Directions for this task: Would you return, word for word, the lines of the data below from the line with "potrzeb dzieci, ale" through the line with "spędzanym z dziećmi, bo każdy moment to nowe", and no others?

(Dataset entries)
^^^^^^^^^^^^^^^^
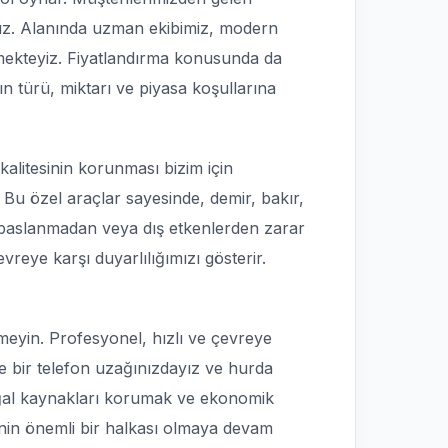
yoruz. Alanında uzman ekibimiz, modern
emekteyiz. Fiyatlandırma konusunda da
ın türü, miktarı ve piyasa koşullarına
kalitesinin korunması bizim için
 Bu özel araçlar sayesinde, demir, bakır,
 paslanmadan veya dış etkenlerden zarar
eye karşı duyarlılığımızı gösterir.
nmeyin. Profesyonel, hızlı ve çevreye
ce bir telefon uzağınızdayız ve hurda
doğal kaynakları korumak ve ekonomik
nin önemli bir halkası olmaya devam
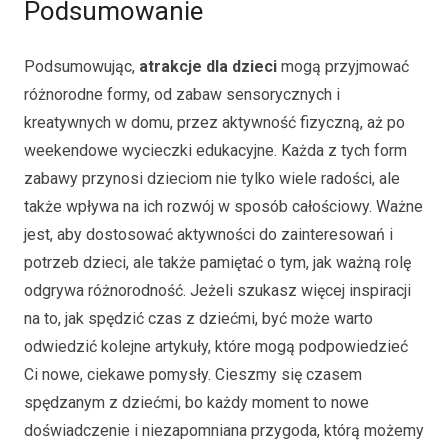
Podsumowanie
Podsumowując,
atrakcje dla dzieci
mogą przyjmować
różnorodne formy, od zabaw sensorycznych i
kreatywnych w domu, przez aktywność fizyczną, aż po
weekendowe wycieczki edukacyjne. Każda z tych form
zabawy przynosi dzieciom nie tylko wiele radości, ale
także wpływa na ich rozwój w sposób całościowy. Ważne
jest, aby dostosować aktywności do zainteresowań i
potrzeb dzieci, ale także pamiętać o tym, jak ważną rolę
odgrywa różnorodność. Jeżeli szukasz więcej inspiracji
na to, jak spędzić czas z dziećmi, być może warto
odwiedzić kolejne artykuły, które mogą podpowiedzieć
Ci nowe, ciekawe pomysły. Cieszmy się czasem
spędzanym z dziećmi, bo każdy moment to nowe
doświadczenie i niezapomniana przygoda, którą możemy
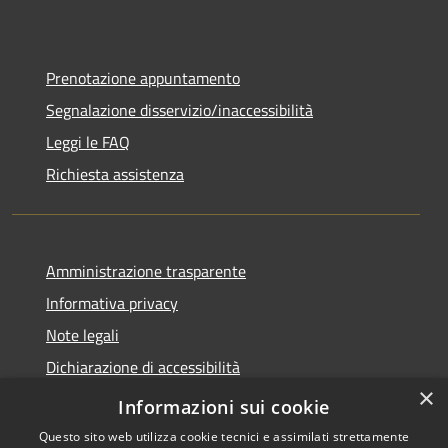
Prenotazione appuntamento
Segnalazione disservizio/inaccessibilità
Leggi le FAQ
Richiesta assistenza
Amministrazione trasparente
Informativa privacy
Note legali
Dichiarazione di accessibilità
×
Dichiarazione di accessibilità APP Municipium
Informazioni sui cookie
Questo sito web utilizza cookie tecnici e assimilati strettamente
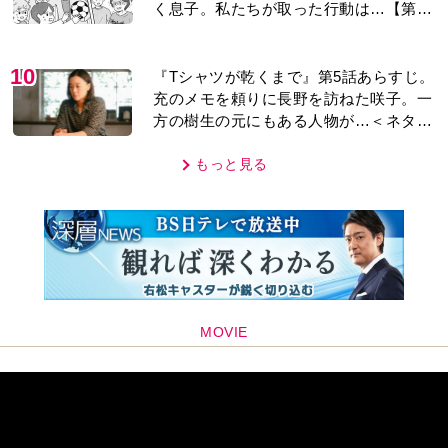
く息子。私たちが取った行動は…【第3
話】
10
『Tシャツが乾くまで』第5話あらすじ。
充のメモを頼りに長野を訪ねた咲子。一
方の樹生の元にもある人物が…＜ネタバ
レあり＞
もっと見る
MOVIE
^^^^^^^^^^^^^^^^
Solution:
potrzeb dzieci, ale także pamiętać o tym, jak ważną rolę
odgrywa różnorodność. Jeżeli szukasz więcej inspiracji
na to, jak spędzić czas z dziećmi, być może warto
odwiedzić kolejne artykuły, które mogą podpowiedzieć
Ci nowe, ciekawe pomysły. Cieszmy się czasem
spędzanym z dziećmi, bo każdy moment to nowe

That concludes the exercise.